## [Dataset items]
· · ·
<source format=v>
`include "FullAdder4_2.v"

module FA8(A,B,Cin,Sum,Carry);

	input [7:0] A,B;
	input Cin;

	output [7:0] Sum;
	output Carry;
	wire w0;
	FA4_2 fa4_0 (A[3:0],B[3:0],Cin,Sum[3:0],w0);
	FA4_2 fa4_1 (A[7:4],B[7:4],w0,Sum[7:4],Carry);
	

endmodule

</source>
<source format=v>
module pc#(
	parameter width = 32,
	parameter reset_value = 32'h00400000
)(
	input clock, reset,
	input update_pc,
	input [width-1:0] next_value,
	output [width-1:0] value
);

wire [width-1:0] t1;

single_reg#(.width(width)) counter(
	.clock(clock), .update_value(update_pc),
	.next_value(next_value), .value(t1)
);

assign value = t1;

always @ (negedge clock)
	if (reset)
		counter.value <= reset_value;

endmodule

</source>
· · ·
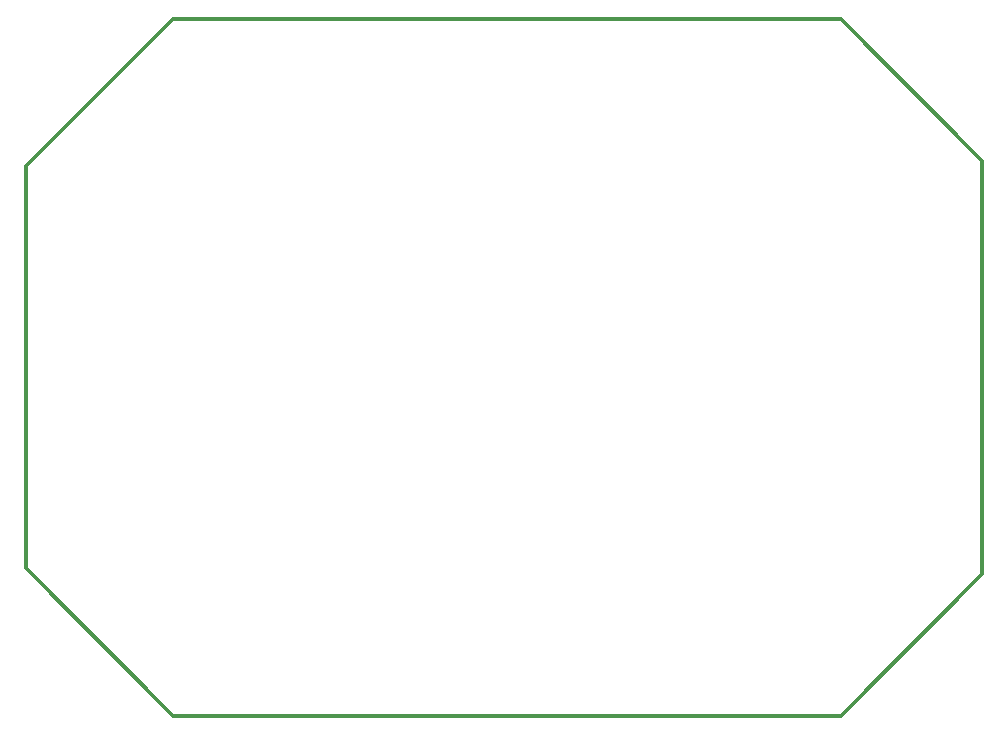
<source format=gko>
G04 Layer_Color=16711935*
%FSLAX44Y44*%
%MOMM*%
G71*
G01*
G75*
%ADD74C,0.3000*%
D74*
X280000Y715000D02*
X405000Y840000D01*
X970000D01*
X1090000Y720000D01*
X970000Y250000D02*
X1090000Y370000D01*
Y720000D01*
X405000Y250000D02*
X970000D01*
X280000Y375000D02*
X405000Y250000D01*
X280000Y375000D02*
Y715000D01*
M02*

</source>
· · ·
## [Exercise]
Whenever a line in the records above contains the string "parameter", copy that line.

## [Completed task]
	parameter width = 32,
	parameter reset_value = 32'h00400000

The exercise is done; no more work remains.